The applicant, Benoni City Body Corporate, a sectional title body corporate in Benoni, Gauteng, brought an application under sections 38 and 39(1)(e) of the Community Schemes Ombud Service Act 9 of 2011 to recover arrear levies from the respondent, Mlungisi Tembekile Mazibuko, the registered owner of unit 403 in the scheme. The body corporate alleged that the respondent had failed over a period of time to make regular levy payments due in respect of his unit. According to the September 2023 statement, the outstanding amount was R9,914.65, inclusive of interest calculated at 24% per annum. The trustees had resolved to proceed with recovery action through CSOS after internal remedies were exhausted. The respondent did not provide a substantive response or defence despite being invited to do so. A certificate of non-resolution was issued on 29 November 2023 after conciliation failed, and the matter was referred for adjudication on the papers.
The application was granted. The respondent was ordered to pay arrear levy contributions to the applicant in the amount of R9,914.65 in full on or before 30 April 2024. No order as to costs was made.
A body corporate in a sectional title scheme is entitled, under the STSMA and section 39(1)(e) of the CSOS Act, to recover arrear levy contributions and authorised interest from a unit owner where the levies were properly raised, the amount due is sufficiently proved, and the owner fails to dispute liability or establish a valid defence. Non-payment of levies undermines the administration of the scheme, and owners are not entitled to withhold levies because they disagree with the underlying decision to impose them.
The adjudicator observed that levies are the 'lifeblood' of shared living schemes because they fund maintenance, repair, insurance and security, and that non-payment can destabilise a scheme and prejudice the collective interests of owners. The adjudicator also commented generally that costs orders are not usually made in section 54 CSOS adjudications, unlike in matters dismissed as frivolous, vexatious or without substance under section 53.

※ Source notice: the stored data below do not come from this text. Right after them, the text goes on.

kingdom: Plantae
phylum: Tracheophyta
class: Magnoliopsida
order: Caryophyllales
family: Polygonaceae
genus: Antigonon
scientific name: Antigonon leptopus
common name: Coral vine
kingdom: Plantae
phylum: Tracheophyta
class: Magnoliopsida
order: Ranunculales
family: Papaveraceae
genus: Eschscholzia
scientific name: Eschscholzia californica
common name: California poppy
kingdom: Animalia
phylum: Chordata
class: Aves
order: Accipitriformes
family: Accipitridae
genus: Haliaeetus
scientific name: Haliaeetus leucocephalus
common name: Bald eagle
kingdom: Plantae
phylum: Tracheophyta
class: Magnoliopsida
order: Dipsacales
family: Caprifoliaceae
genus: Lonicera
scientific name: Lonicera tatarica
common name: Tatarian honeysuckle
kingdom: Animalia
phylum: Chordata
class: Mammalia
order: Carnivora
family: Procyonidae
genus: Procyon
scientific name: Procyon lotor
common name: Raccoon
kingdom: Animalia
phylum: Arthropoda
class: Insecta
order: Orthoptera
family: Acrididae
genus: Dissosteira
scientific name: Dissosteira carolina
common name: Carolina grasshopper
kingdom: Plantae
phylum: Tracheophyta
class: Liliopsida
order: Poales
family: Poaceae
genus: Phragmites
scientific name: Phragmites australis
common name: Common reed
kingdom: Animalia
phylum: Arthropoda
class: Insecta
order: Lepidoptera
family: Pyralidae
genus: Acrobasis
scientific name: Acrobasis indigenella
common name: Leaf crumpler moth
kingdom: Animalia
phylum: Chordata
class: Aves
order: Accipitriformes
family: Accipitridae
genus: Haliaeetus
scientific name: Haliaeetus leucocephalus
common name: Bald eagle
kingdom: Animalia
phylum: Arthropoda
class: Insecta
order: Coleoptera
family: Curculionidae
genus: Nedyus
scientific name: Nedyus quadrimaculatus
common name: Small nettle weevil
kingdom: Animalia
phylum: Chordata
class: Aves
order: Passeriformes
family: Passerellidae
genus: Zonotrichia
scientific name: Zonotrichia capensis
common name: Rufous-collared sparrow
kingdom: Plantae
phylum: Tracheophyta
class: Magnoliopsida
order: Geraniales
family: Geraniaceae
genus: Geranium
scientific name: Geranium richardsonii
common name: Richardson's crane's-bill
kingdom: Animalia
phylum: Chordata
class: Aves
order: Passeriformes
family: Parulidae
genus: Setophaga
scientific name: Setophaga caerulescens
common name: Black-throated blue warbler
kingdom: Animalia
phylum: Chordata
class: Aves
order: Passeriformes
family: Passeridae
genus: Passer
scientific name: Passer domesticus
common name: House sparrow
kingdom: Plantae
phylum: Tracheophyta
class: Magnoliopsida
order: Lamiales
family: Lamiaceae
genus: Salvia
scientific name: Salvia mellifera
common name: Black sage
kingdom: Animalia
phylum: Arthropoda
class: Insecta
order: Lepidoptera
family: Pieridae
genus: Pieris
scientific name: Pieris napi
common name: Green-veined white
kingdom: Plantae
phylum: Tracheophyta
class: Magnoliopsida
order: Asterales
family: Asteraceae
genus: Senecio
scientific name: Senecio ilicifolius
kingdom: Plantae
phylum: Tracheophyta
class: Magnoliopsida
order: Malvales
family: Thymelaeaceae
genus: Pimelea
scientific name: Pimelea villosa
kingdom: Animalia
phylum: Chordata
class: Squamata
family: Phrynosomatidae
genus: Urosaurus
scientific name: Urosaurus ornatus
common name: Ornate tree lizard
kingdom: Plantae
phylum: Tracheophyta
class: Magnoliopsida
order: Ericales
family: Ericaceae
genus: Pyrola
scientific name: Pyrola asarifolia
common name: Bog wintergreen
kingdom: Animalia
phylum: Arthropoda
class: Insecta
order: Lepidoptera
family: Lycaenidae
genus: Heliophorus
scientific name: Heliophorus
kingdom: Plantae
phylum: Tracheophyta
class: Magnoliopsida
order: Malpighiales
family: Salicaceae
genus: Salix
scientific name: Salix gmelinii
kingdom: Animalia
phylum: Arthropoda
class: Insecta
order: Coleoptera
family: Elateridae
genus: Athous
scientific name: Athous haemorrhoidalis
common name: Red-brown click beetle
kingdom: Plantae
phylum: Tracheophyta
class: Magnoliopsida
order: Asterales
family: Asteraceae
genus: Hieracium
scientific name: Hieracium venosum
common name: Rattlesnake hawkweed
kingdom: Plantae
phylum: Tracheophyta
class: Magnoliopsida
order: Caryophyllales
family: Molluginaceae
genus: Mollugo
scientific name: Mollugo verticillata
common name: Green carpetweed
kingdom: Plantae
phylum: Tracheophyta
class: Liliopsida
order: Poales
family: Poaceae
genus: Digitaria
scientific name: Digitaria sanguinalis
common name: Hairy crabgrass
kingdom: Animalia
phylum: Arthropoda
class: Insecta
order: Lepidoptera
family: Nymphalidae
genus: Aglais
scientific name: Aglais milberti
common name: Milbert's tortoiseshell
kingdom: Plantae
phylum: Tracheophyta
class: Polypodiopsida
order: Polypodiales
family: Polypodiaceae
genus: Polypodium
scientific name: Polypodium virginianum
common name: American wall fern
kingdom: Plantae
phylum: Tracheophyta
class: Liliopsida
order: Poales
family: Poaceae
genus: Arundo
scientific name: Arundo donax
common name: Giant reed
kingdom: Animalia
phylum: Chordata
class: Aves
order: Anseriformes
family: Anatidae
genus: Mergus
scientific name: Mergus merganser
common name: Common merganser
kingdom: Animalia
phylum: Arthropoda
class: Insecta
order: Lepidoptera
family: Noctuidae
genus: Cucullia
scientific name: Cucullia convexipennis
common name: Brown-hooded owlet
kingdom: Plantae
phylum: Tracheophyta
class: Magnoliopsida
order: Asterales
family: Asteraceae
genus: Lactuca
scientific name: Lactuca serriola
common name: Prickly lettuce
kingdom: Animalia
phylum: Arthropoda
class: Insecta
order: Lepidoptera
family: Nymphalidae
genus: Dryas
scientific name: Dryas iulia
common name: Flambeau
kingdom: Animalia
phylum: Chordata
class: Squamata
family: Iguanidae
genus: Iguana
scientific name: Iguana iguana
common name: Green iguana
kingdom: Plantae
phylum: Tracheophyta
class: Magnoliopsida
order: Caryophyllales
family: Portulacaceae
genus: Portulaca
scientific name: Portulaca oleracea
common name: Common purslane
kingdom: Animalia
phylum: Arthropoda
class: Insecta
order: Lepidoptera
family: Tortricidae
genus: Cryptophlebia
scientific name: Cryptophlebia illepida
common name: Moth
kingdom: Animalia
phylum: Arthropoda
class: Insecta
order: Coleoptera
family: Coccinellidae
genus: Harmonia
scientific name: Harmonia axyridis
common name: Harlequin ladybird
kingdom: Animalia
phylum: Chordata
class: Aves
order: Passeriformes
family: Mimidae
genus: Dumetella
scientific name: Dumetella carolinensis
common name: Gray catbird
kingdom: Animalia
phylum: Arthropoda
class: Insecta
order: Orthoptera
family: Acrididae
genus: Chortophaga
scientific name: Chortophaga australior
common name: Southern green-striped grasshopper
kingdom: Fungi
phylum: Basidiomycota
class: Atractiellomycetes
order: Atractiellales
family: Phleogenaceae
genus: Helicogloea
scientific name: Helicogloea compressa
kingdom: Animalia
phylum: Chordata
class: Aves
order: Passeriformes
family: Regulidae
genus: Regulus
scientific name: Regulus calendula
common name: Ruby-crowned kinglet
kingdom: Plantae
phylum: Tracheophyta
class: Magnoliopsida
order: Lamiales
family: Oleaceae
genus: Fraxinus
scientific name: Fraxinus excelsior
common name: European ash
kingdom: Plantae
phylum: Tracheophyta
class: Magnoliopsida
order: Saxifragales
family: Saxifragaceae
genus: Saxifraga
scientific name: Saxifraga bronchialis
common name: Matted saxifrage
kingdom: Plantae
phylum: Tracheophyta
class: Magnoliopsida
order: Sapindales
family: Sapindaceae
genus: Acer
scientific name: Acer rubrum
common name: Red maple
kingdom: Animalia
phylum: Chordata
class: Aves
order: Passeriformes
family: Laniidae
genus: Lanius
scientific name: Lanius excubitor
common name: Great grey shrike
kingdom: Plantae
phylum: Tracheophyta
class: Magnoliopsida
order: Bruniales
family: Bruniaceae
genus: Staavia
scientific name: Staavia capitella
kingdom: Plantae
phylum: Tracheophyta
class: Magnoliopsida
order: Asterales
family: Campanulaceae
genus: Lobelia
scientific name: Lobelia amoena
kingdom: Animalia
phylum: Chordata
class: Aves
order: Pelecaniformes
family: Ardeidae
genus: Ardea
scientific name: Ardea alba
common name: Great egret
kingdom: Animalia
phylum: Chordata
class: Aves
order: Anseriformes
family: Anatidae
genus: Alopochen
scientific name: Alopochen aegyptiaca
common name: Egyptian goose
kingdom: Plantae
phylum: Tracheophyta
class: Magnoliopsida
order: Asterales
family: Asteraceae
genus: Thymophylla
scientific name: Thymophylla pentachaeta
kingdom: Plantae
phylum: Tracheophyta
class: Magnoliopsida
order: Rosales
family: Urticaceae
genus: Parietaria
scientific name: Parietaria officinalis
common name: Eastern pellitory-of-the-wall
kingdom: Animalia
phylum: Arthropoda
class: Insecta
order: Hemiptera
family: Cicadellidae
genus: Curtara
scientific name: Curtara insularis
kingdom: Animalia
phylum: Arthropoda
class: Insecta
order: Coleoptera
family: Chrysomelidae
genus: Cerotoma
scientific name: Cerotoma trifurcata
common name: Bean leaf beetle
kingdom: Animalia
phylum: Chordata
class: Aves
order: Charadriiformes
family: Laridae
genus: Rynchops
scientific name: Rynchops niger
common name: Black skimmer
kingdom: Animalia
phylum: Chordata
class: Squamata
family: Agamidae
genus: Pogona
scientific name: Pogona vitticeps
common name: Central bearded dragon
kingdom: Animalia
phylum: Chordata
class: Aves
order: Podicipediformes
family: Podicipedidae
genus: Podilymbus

This adjudication reinforces the enforceability of levy obligations in sectional title and community schemes through the CSOS dispute-resolution process. It confirms that a body corporate may recover unpaid levies and authorised interest from an owner where it provides adequate documentary proof and the owner fails to raise a substantive defence. The order also reflects the broader South African principle that levy payments are essential to the sustainability of sectional title schemes and cannot ordinarily be withheld because of dissatisfaction with the body corporate's decisions.